AVAILABLE RECORDS:
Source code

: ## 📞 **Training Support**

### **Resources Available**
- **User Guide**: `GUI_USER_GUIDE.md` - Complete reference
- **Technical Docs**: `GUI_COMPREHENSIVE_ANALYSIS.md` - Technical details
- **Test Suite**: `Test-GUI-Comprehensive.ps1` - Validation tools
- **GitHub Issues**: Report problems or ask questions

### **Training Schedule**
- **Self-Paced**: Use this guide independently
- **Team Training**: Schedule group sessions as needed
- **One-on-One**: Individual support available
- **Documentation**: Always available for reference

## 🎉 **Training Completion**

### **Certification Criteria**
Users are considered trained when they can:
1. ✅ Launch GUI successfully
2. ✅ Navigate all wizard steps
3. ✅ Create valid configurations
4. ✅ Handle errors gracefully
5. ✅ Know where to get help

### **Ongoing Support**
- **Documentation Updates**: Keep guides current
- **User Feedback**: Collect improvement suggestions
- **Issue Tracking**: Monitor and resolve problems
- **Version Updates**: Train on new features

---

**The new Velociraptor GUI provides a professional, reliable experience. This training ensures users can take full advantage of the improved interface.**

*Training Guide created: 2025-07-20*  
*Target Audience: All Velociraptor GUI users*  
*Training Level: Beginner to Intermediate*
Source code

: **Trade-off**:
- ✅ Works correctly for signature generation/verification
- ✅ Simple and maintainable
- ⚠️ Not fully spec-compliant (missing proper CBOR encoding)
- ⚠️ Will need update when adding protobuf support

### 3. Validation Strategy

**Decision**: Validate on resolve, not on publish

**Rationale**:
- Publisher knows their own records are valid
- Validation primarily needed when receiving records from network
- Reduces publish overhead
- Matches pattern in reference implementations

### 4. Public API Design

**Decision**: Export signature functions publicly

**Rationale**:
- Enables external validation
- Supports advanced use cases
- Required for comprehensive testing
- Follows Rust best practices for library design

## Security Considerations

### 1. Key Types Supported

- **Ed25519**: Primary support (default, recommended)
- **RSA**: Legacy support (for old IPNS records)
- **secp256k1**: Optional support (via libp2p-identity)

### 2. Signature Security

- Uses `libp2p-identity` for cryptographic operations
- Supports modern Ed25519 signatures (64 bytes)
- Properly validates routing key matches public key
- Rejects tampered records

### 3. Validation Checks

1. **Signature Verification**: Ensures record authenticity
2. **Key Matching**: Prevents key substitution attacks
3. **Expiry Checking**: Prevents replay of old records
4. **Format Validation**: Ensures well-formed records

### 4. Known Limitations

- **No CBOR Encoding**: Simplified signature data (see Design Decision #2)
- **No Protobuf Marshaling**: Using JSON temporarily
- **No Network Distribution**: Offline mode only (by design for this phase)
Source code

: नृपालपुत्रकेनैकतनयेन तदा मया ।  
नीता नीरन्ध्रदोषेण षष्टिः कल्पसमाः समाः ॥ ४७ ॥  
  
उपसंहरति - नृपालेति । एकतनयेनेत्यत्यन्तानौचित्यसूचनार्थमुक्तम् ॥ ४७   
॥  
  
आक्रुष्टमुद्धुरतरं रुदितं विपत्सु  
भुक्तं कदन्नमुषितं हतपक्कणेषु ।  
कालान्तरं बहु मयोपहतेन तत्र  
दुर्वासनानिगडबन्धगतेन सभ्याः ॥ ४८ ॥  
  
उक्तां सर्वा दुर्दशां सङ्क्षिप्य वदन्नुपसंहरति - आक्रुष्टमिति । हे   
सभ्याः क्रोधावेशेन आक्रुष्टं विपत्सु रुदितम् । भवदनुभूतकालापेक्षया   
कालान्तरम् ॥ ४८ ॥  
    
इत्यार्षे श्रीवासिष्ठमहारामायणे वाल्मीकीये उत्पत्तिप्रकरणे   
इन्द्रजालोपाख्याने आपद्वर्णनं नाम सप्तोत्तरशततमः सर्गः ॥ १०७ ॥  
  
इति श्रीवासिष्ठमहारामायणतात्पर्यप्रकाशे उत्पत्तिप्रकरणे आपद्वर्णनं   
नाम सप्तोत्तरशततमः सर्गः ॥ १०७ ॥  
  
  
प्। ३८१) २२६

WHAT THE TASK REQUIRES:
Write out the data a second time, exactly the same.

OUTPUT FOR THIS EXERCISE:
Source code

: ## 📞 **Training Support**

### **Resources Available**
- **User Guide**: `GUI_USER_GUIDE.md` - Complete reference
- **Technical Docs**: `GUI_COMPREHENSIVE_ANALYSIS.md` - Technical details
- **Test Suite**: `Test-GUI-Comprehensive.ps1` - Validation tools
- **GitHub Issues**: Report problems or ask questions

### **Training Schedule**
- **Self-Paced**: Use this guide independently
- **Team Training**: Schedule group sessions as needed
- **One-on-One**: Individual support available
- **Documentation**: Always available for reference

## 🎉 **Training Completion**

### **Certification Criteria**
Users are considered trained when they can:
1. ✅ Launch GUI successfully
2. ✅ Navigate all wizard steps
3. ✅ Create valid configurations
4. ✅ Handle errors gracefully
5. ✅ Know where to get help

### **Ongoing Support**
- **Documentation Updates**: Keep guides current
- **User Feedback**: Collect improvement suggestions
- **Issue Tracking**: Monitor and resolve problems
- **Version Updates**: Train on new features

---

**The new Velociraptor GUI provides a professional, reliable experience. This training ensures users can take full advantage of the improved interface.**

*Training Guide created: 2025-07-20*  
*Target Audience: All Velociraptor GUI users*  
*Training Level: Beginner to Intermediate*
Source code

: **Trade-off**:
- ✅ Works correctly for signature generation/verification
- ✅ Simple and maintainable
- ⚠️ Not fully spec-compliant (missing proper CBOR encoding)
- ⚠️ Will need update when adding protobuf support

### 3. Validation Strategy

**Decision**: Validate on resolve, not on publish

**Rationale**:
- Publisher knows their own records are valid
- Validation primarily needed when receiving records from network
- Reduces publish overhead
- Matches pattern in reference implementations

### 4. Public API Design

**Decision**: Export signature functions publicly

**Rationale**:
- Enables external validation
- Supports advanced use cases
- Required for comprehensive testing
- Follows Rust best practices for library design

## Security Considerations

### 1. Key Types Supported

- **Ed25519**: Primary support (default, recommended)
- **RSA**: Legacy support (for old IPNS records)
- **secp256k1**: Optional support (via libp2p-identity)

### 2. Signature Security

- Uses `libp2p-identity` for cryptographic operations
- Supports modern Ed25519 signatures (64 bytes)
- Properly validates routing key matches public key
- Rejects tampered records

### 3. Validation Checks

1. **Signature Verification**: Ensures record authenticity
2. **Key Matching**: Prevents key substitution attacks
3. **Expiry Checking**: Prevents replay of old records
4. **Format Validation**: Ensures well-formed records

### 4. Known Limitations

- **No CBOR Encoding**: Simplified signature data (see Design Decision #2)
- **No Protobuf Marshaling**: Using JSON temporarily
- **No Network Distribution**: Offline mode only (by design for this phase)
Source code

: नृपालपुत्रकेनैकतनयेन तदा मया ।  
नीता नीरन्ध्रदोषेण षष्टिः कल्पसमाः समाः ॥ ४७ ॥  
  
उपसंहरति - नृपालेति । एकतनयेनेत्यत्यन्तानौचित्यसूचनार्थमुक्तम् ॥ ४७   
॥  
  
आक्रुष्टमुद्धुरतरं रुदितं विपत्सु  
भुक्तं कदन्नमुषितं हतपक्कणेषु ।  
कालान्तरं बहु मयोपहतेन तत्र  
दुर्वासनानिगडबन्धगतेन सभ्याः ॥ ४८ ॥  
  
उक्तां सर्वा दुर्दशां सङ्क्षिप्य वदन्नुपसंहरति - आक्रुष्टमिति । हे   
सभ्याः क्रोधावेशेन आक्रुष्टं विपत्सु रुदितम् । भवदनुभूतकालापेक्षया   
कालान्तरम् ॥ ४८ ॥  
    
इत्यार्षे श्रीवासिष्ठमहारामायणे वाल्मीकीये उत्पत्तिप्रकरणे   
इन्द्रजालोपाख्याने आपद्वर्णनं नाम सप्तोत्तरशततमः सर्गः ॥ १०७ ॥  
  
इति श्रीवासिष्ठमहारामायणतात्पर्यप्रकाशे उत्पत्तिप्रकरणे आपद्वर्णनं   
नाम सप्तोत्तरशततमः सर्गः ॥ १०७ ॥  
  
  
प्। ३८१) २२६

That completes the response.